How does the Hippocampus interface with Cortex? March 9, 2007Posted by Johan in Connectionism, Neural Networks, Neuroscience, Sleep.
Hahn, Sakmann & Meta report some intriguing results, for now only available in a press release, as PNAS apparently offers no ahead of print feature. A related paper by the same group (Hahn, Sakmann & Mehta, 2006) is available, however, which is where I got the micrograph of a cell in hippocampal area CA1 that you see above.
Hahn et al anesthetised rats to simulate deep sleep, while recording the activity of cells in the hippocampus and cortex simultaneously. They found that excitatory activity in the cortex produced an echo in hippocampal cells. The pattern of activity in the hippocampus was not uniform: cells in the dentate gyrus showed a strong response, CA3 region cells showed a weaker response, and CA1 region cells were seemingly inhibited by the cortical activity.
One reason why this is interesting is that a popular theory of memory consolidation makes the opposite prediction, that is, the hippocampus should largely drive cortical activation. In the connectionist model of McClelland, McNaughton and O’Reilly (1995), the hippocampus is positioned as the “trainer” of long-term memory structures in the cortex.
The “trainer” role for the hippocampus arose from the observation that while a single connectionist network can easily accommodate large amounts of information, incrementally adding new items causes catastrophic interference. Simply put, this occurs because when new memories are formed by changing the connection weights in the network, the older memory traces are disrupted, since they relied on the previous weightings. By positing a second network that uses more easily changeable connection weights to allow for rapid learning, interleaved learning is made possible.
In this view, then, the hippocampus acquires new information rapidly, after which it trains the larger and slower cortical network on the new information. The hippocampus interleaves this new information with re-activation of older memories, which allows the old and new memories to co-exist in the cortical network, without catastrophic interference. McClelland et al suggested that this consolidation process occurs during slow-wave sleep.

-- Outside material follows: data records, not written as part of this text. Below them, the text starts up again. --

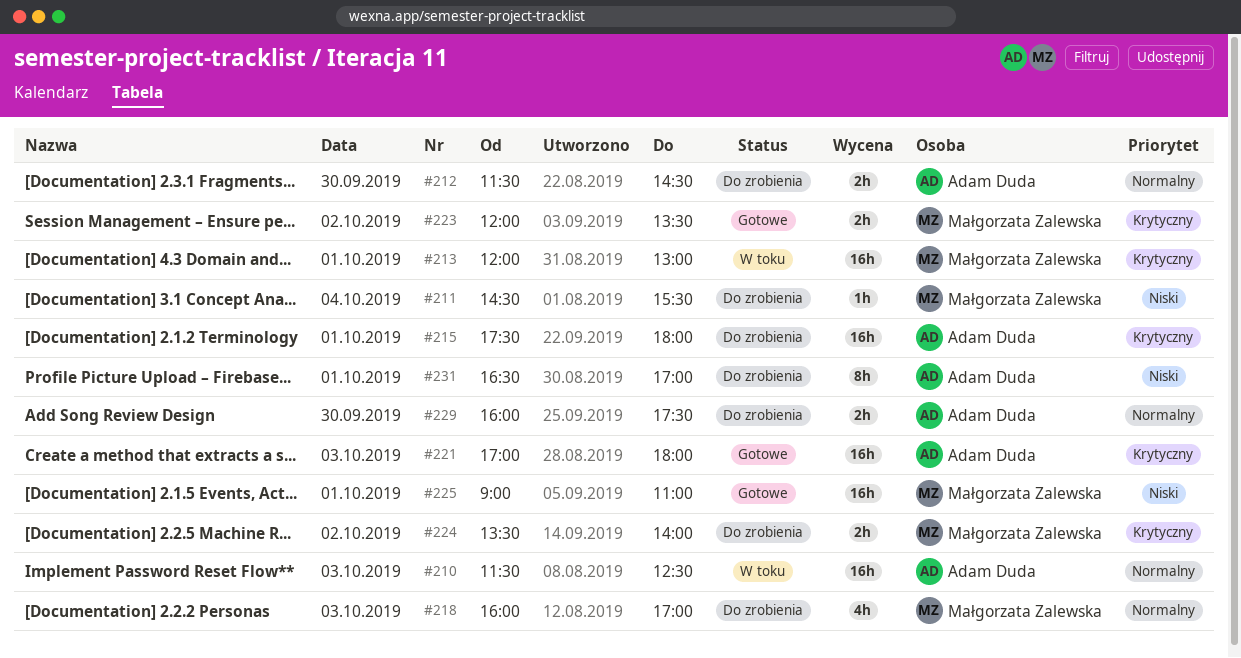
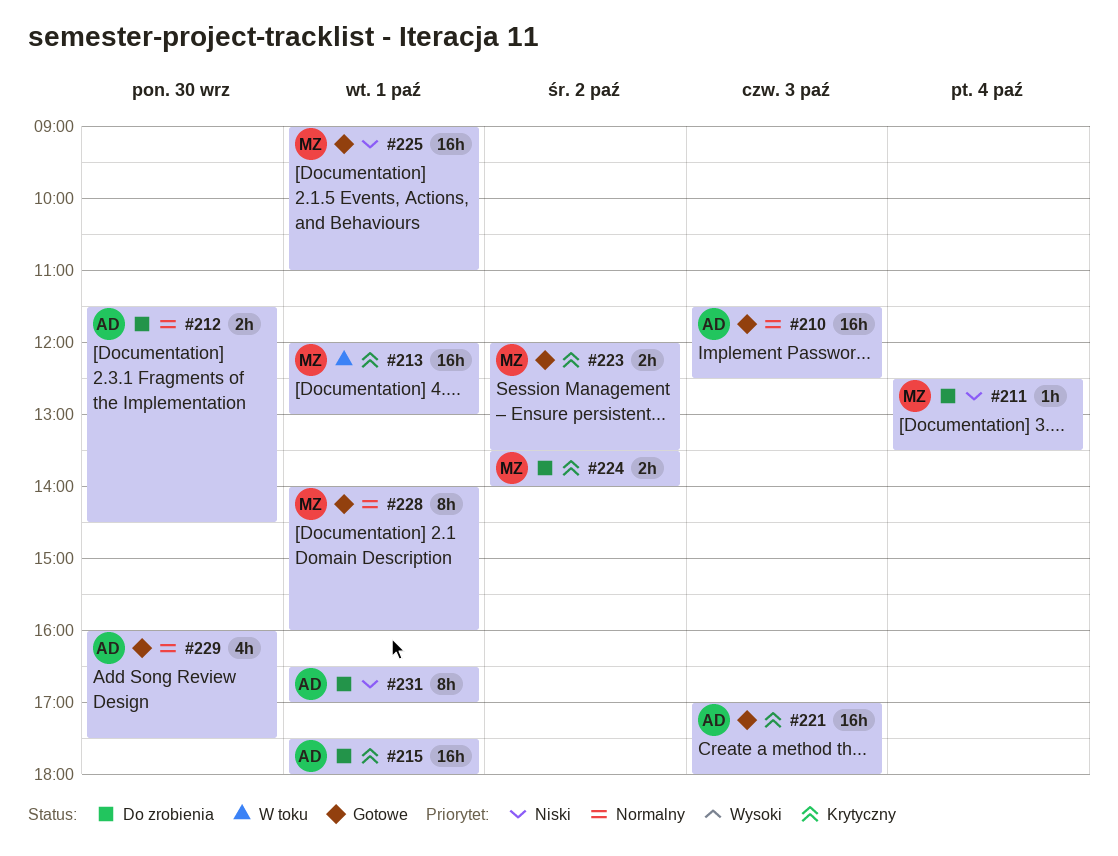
#210, status: W toku -> Gotowe
#211, begins: 14:30 -> 12:30
#211, ends: 15:30 -> 13:30
#218: present -> none
#228: none -> present
#229, status: Do zrobienia -> Gotowe
#229, estimate: 2h -> 4h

To tie this in with Hahn et al’s results, the cortex-driven hippocampal activation could be viewed speculatively as the re-activation of memory traces described in the McClelland et al model. But it’s hard to see how the hippocampus then “trains” the cortical network on new informaton, when no activity seems to go in this direction. This leaves us with the possibility that this hippocampus-driven training of the cortical network occurs at a different point in the circadian cycle, or with the more bleak possibility that there is something fundamentally wrong with the functional division that McClelland et al proposed.
In any case, the method used by Hahn et al is quite fascinating. Up until now, very little has been known about how the hippocampus interacts with the cortex to play its (disputed!) role in memory formation and consolidation. The paper in PNAS is definitely one to look out for.
The Mehta Lab’s publications at Brown
Hahn, T.G., Sakmann, B., & Mehta, M.R. (2006). Phase-locking of hippocampal interneurons’ membrane potential to neocortical up-down states. Nature Neuroscience, 9, 1359-1361.
McClelland, J.L., McNaughton, B.L., & O’Reilly, R.C. (1995). Why There are Complementary Learning Systems in the Hippocampus and Neocortex: Insights from the Successes and Failures of Connectionist Models of Learning and Memory. Psychological Review, 102, 419-457.